If you notice that some of the leaves on the stem of your fiddle fig are turning brown or falling off, this could be an indication that there isn't enough humidity in the air around them--so try making some adjustments for more humidity.

What Do Dropping Leaves Indicate?

If your fiddle fig starts dropping a few leaves this spring, then it might be time for a new pot or a bigger one!

If your Fiddle Leaf Fig is in an undersized container, the roots will not be able to spread out properly and this will cause them to become cramped.

This can cause the top of your fiddle leaf fig plant to look unhealthy and stressed out as well as make it more susceptible to disease.

If you want your fiddle leaf fig tree to look great for years to come, get them into larger pots with better drainage so that they can grow healthily without being constrained by small pots.

All You Need To Know About Fiddle Leaf Fig Trees & Their Care - Shrubhub

How to Grow a Fiddle Leaf Fig Tree From Seeds?

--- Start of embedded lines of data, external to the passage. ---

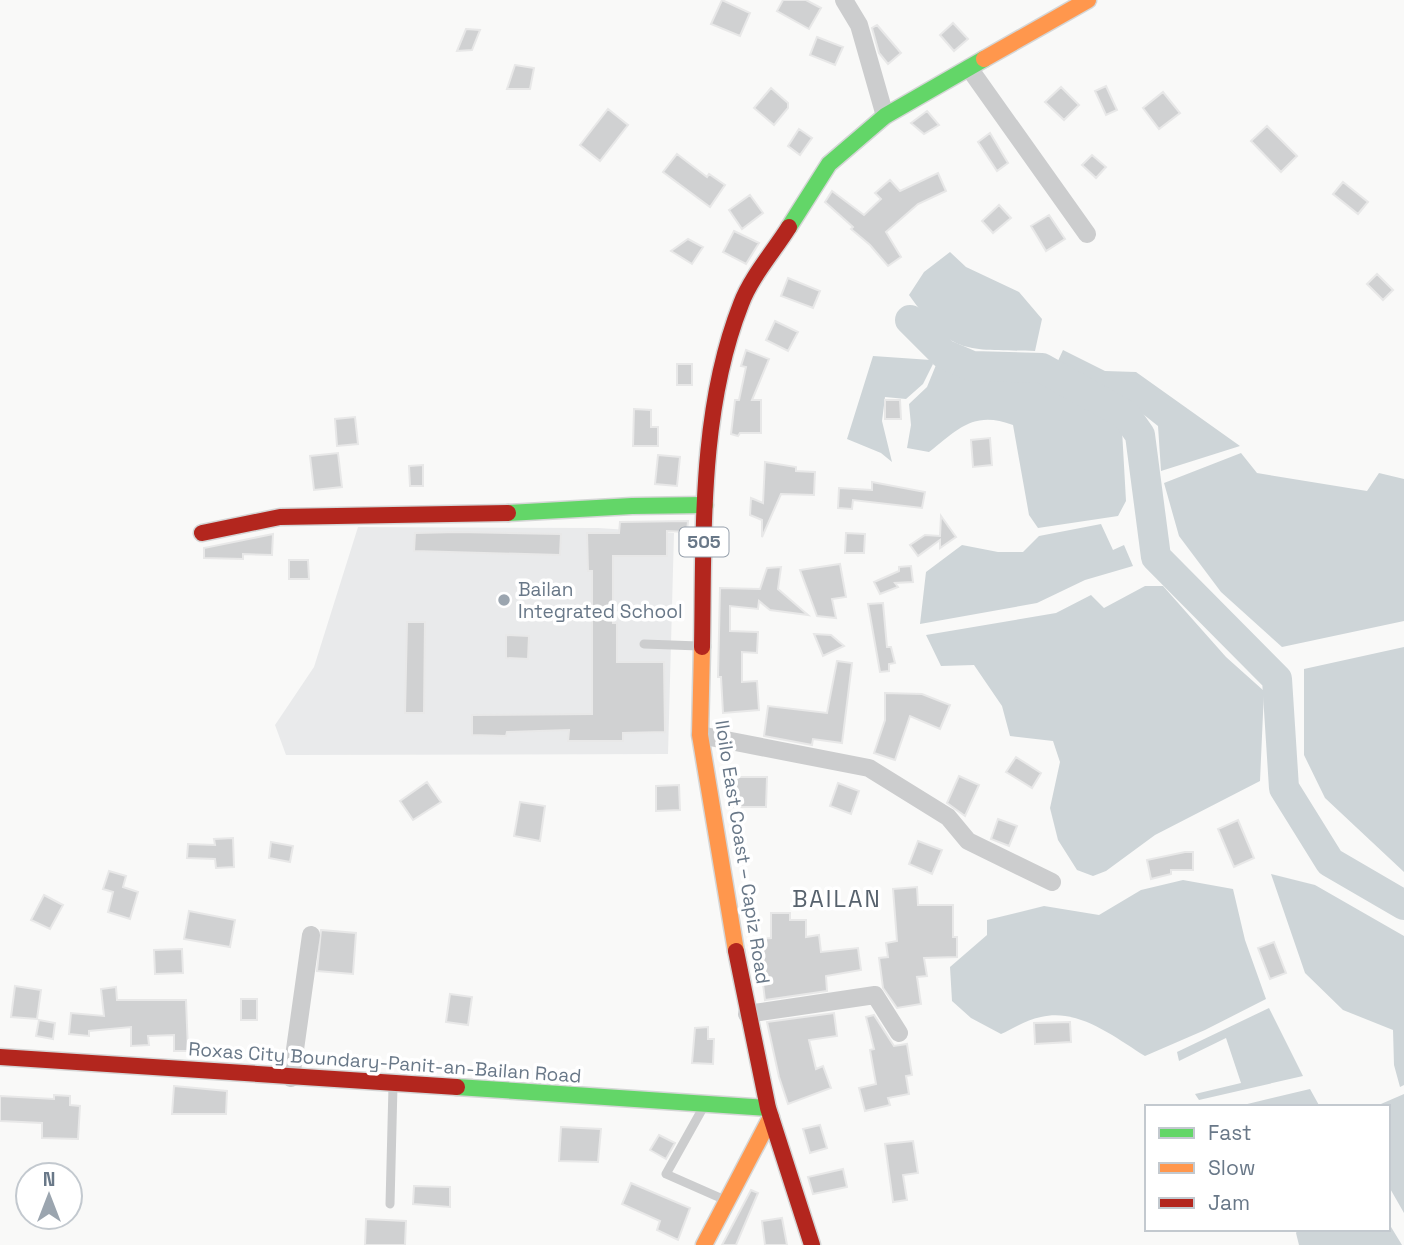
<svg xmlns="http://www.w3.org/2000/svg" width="1404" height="1245" font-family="'Space Grotesk',sans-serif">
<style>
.built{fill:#e9eaeb}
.water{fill:#ced5d8}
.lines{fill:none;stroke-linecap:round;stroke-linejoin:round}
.river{stroke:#ced5d8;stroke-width:30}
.building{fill:#d0d1d2;stroke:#e8e8e8;stroke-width:2}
.fast-casing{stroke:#d5d6d6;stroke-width:19}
.slow-casing{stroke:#d5d6d6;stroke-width:19}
.jam-casing{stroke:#d5d6d6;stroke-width:19}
.lane{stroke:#cccdce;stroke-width:9}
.street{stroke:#cccdce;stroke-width:18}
.fast{stroke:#63d668;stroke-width:16}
.slow{stroke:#ff974d;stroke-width:16}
.jam{stroke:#b3261e;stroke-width:16}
.poi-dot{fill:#9ba5af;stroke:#fff;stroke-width:2.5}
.labels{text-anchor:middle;stroke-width:7;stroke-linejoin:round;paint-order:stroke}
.shield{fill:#fff;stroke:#96a0ac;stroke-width:2}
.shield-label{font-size:18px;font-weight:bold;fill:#697888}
.poi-label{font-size:19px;fill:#697888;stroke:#fff;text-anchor:start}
.street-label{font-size:19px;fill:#697888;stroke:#fff}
.quarter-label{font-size:23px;letter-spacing:2px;fill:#57626d;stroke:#fff}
</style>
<rect width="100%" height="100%" fill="#f9f9f8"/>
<path class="built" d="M358 527 598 528 674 533 668 754 286 755 275 725 314 667Z"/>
<path class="water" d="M950 252 966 267 1019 292 1042 319 1035 351C964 349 952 356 909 295L924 272Z
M1063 350 1105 371 1136 372 1240 446 1161 471 1158 426 1124 399 1086 382 1057 363Z
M873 356 931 360 933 364 923 384 906 399 885 397 882 421 892 462 881 453 847 439Z
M936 365 980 378 1042 379 1065 397 1098 413 1122 430 1126 501 1118 516 1038 528 1029 515 1013 425C974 410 958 429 929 452L907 448 911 425 909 404 927 387Z
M1241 453 1257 473 1367 491 1379 473 1404 479V621L1282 647 1221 592 1179 536 1164 483Z
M1101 524 1113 550 1124 545 1133 566 1085 580 1037 603 920 624 926 572 962 545 998 552H1023L1039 536Z
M1145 586H1163L1226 657 1264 691 1260 781 1155 835 1106 871 1093 876 1077 870 1058 840 1050 808 1060 762 1053 741 1010 736 1002 706 974 665 941 666 926 635 1056 613 1091 595 1104 608Z
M1404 647V872L1325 798 1304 755V669Z
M1271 874 1315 885 1404 936V1085L1400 1087 1394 1065 1393 1030 1343 1010 1305 973Z
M1183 880 1233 889 1245 940 1266 999 1205 1030 1145 1056C1114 1037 1079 1008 1041 1017 1027 1019 1013 1029 1001 1034L971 1018 952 1001 950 967 987 935V920L1044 906 1099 915 1141 890Z
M1269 1008 1303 1076 1199 1100 1195 1094 1241 1083 1226 1038 1179 1061 1177 1052Z
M1310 1089 1320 1107H1235Z
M1404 1094V1213L1388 1185V1107H1374Z
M1388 1222 1402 1245H1299L1296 1233 1298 1229H1388Z"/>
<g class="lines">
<path class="river" d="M910 320 944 354 972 366 1042 368 1126 415 1140 435 1156 557 1277 679 1284 788 1330 862 1404 905"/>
</g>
<path class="building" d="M722 0 750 13 740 36 711 24Z
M783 0H806L821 8 809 29 777 11Z
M953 23 968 39 954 51 940 35Z
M877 25 901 53 888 64 879 53 872 28Z
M466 29 480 30 472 50 457 51Z
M817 37 843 47 835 65 810 55Z
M515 65 534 68 530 89H507Z
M1106 86 1117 110 1106 115 1095 91Z
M1061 87 1079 105 1064 120 1045 102Z
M771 88 788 103V108L774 125 754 108Z
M1163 92 1180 113 1159 129 1143 108Z
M608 109 628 125 600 161 580 145Z
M927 111 939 125 924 134 911 123Z
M1267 126 1297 156 1281 172 1251 141Z
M799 129 812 138 800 155 788 146Z
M990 133 1008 163 997 171 978 142Z
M677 154 707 177 709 174 725 185 710 207 663 172Z
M1092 155 1106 167 1096 178 1082 165Z
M938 173 946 191 918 204 886 232 901 257 888 266 870 245 851 229 853 227 825 202 832 191 864 215 881 199 875 193 890 180 900 191Z
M1343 182 1368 202 1358 214 1333 194Z
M750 195 763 213 742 229 729 210Z
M999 205 1011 218 993 233 982 221Z
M1049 215 1065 239 1046 251 1031 226Z
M734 231 759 243 746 264 723 252Z
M688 239 703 247 692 264 671 251Z
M1377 274 1393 290 1383 300 1367 284Z
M788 278 820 291 813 308 781 296Z
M775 321 798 332 788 351 766 340Z
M746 350 769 359 752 400H761V433H740L738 436 731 434 735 400H739L746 367 741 366Z
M677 364H692V385H677Z
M885 400H900L901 419H885Z
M634 409 651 410V427H658V446H633Z
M355 417 358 444 337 446 335 419Z
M990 438 992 465 973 467 971 440Z
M338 453 342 487 314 490 310 456Z
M658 455 680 457 677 486 655 484Z
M765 462 796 467V471L815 472 814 495 781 494 762 537V520L750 515 751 498 763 503Z
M423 465V486H410L409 466Z
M872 482 925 492 922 508 853 500 852 509 838 508 839 488 872 490Z
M941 516 956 537 940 548V540L918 556 910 545 925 535 940 536Z
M688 521 687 532 667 531V556H613V623H617V662H664L665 732 623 733V741H568L569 730 507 732 506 736 472 735V715L592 714V571H588L587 533H619L620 522Z
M458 532 561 534 560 555 414 551 415 533Z
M846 533 865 534 864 553H845Z
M273 534 272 555 243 554V559L204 558V548Z
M289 560H308L309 579H289Z
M840 564 846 597 832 599 836 618 817 616 800 570Z
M911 566 913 582 895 583 898 587 880 594 874 582 899 571V567Z
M781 567 778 589 808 615 770 610 759 601 758 609 730 606V631L758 632 757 653 742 652V682L757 681 759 710 723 713 721 677H718L720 588 760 589 767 568Z
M883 603 887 647H891L895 663 889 664V671L880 672 868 604Z
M407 622H425L424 713H405Z
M814 634 831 635 844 646 823 656Z
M506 635 529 636 528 659 506 658Z
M837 661 852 663 842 743 813 739 812 745 764 736 768 706 827 713Z
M885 693 922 694 950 705 940 729 910 716 895 760 874 753 885 720Z
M1016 757 1041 773 1032 788 1006 772Z
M959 776 979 785 965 816 947 803Z
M735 777H767L766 807H734Z
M427 782 441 802 413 820 400 801Z
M838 783 859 791 851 814 830 806Z
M679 785 680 810 656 811V786Z
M520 802 545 806 540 841 514 836Z
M998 819 1017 826 1009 846 991 839Z
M1238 820 1254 858 1234 867 1218 829Z
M233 838 234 867 216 868 215 859 187 858 188 844 215 845 214 839Z
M918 841 942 850 932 874 909 864Z
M271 842 293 846 290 862 269 858Z
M1185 852H1193V870H1171V874L1151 879 1147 860Z
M109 871 126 876 123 887 138 892 130 919 108 912 113 892 103 889Z
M917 887 918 905H953V937H957V957L924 958 927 976 917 977 921 1004 897 1008 883 988 879 958 888 957 886 943 897 941 893 889Z
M44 895 63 905 50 929 31 920Z
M189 911 235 920 230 947 184 939Z
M771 913H790V920H806V937L819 935 821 952 858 948 861 970 826 976 827 991 765 1000 761 968H756L750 940 771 938Z
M321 930 356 933 353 974 317 971Z
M1274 942 1286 973 1270 979 1258 948Z
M182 949 183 973 155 974 154 950Z
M15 986 41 990 37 1019 11 1017Z
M116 987 117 1000H186L188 1051H174V1035L148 1036 149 1045 131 1046V1027L89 1031V1036L69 1034 71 1013 104 1016 101 989Z
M450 994 472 997 468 1025 446 1022Z
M241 999H257V1020H241Z
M834 1013 837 1036 809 1040 816 1069 823 1066 831 1088 788 1104 779 1077 767 1022Z
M874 1015 894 1046 907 1044 912 1075 906 1076 909 1094 888 1098 890 1105 865 1111 859 1088 876 1084 870 1050 874 1049 866 1017Z
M39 1020 55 1023 53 1039 36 1036Z
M1070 1022 1071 1042 1035 1044 1034 1023Z
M708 1027V1039H714L713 1064 692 1063 695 1028Z
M174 1086 227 1091 226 1114H172Z
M54 1095 70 1096V1105L80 1106 78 1139 42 1138V1123L0 1121V1096L54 1099Z
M820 1125 827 1148 810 1153 803 1129Z
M561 1127 601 1129 598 1162 559 1161Z
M659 1135 675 1143 666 1159 650 1150Z
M913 1141 918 1173 903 1175 907 1200 893 1202 885 1144Z
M843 1169 847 1187 813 1194 808 1177Z
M631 1183 690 1208 678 1240 657 1230 660 1221 622 1204Z
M414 1186 450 1187V1207L413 1204Z
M751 1190 758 1193 736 1245H722Z
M782 1218 787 1245H765L762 1221Z
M366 1219 406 1221 405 1245H365Z"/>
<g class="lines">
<g class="fast-casing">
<path id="fast" d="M789 227 829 164 885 116 984 59
M508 513 632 506 705 505
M457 1087 768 1108"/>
</g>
<g class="slow-casing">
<path id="slow" d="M984 59 1088 0
M702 647 700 735 736 951
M704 1245 771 1117"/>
</g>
<g class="jam-casing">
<path id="jam" d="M202 533 280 517 508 513
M702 647C704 534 699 411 741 304 751 277 774 251 789 227
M736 951 768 1108 812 1245
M0 1057 457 1087"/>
</g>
<path class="lane" d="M644 644 699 646
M704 1106 666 1174 725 1200
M390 1204 393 1086"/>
<path class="street" d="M844 0 859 25 885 116
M969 68 1087 234
M700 735 869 768 948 817 968 841 1052 882
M747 1014 875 995 899 1033
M291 1078 311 935"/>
<use href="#fast" class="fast"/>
<use href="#slow" class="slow"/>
<use href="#jam" class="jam"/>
</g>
<circle class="poi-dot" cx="504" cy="600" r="7"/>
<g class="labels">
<rect class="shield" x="679.5" y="527.5" width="49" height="29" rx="5"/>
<g class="shield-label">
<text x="704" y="548">505</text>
</g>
<g class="poi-label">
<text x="518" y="596">Bailan<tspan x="518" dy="22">Integrated School</tspan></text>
</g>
<g class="street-label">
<text transform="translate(743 852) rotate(81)" y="7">Iloilo East Coast – Capiz Road</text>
<text transform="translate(385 1062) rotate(4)" y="7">Roxas City Boundary-Panit-an-Bailan Road</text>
</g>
<g class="quarter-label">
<text x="837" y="907">BAILAN</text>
</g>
</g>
<rect x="1145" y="1105" width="245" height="126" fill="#ffffff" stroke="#c3c9cf" stroke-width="2"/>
<rect x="1159" y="1128" width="35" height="10" fill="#63d668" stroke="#c3c9cf" stroke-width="2"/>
<text x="1208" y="1140" font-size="21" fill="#697888">Fast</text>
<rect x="1159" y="1163" width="35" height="10" fill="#ff974d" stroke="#c3c9cf" stroke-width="2"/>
<text x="1208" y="1175" font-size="21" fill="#697888">Slow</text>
<rect x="1159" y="1198" width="35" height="10" fill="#b3261e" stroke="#c3c9cf" stroke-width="2"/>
<text x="1208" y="1210" font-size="21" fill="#697888">Jam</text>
<g transform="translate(49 1196)"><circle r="33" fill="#ffffff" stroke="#c3c9cf" stroke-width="2"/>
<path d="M0-5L12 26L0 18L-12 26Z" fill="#9ba5af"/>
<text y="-10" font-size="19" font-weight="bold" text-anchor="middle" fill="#697888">N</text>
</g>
</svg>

If you want to grow a new tree from seeds, you must first germinate them. The process of germination of figs is simple and can be done at home with little effort.

Once all the differences between the seeds have been planted in soil and watered, they will begin to sprout within days.

You must keep the seedlings moist until they are fully established in their pots or trays before transplanting them into larger containers or garden beds outside (or any other new environments).

A Fiddle Leaf Fig Tree Can Be a Beautiful Addition to Any Home!

If you're looking for a beautiful indoor plant, look no further than the fiddle leaf fig tree. This plant is great for people who don't have green thumbs and still want to enjoy some lush greenery and lush, full leaves in their homes.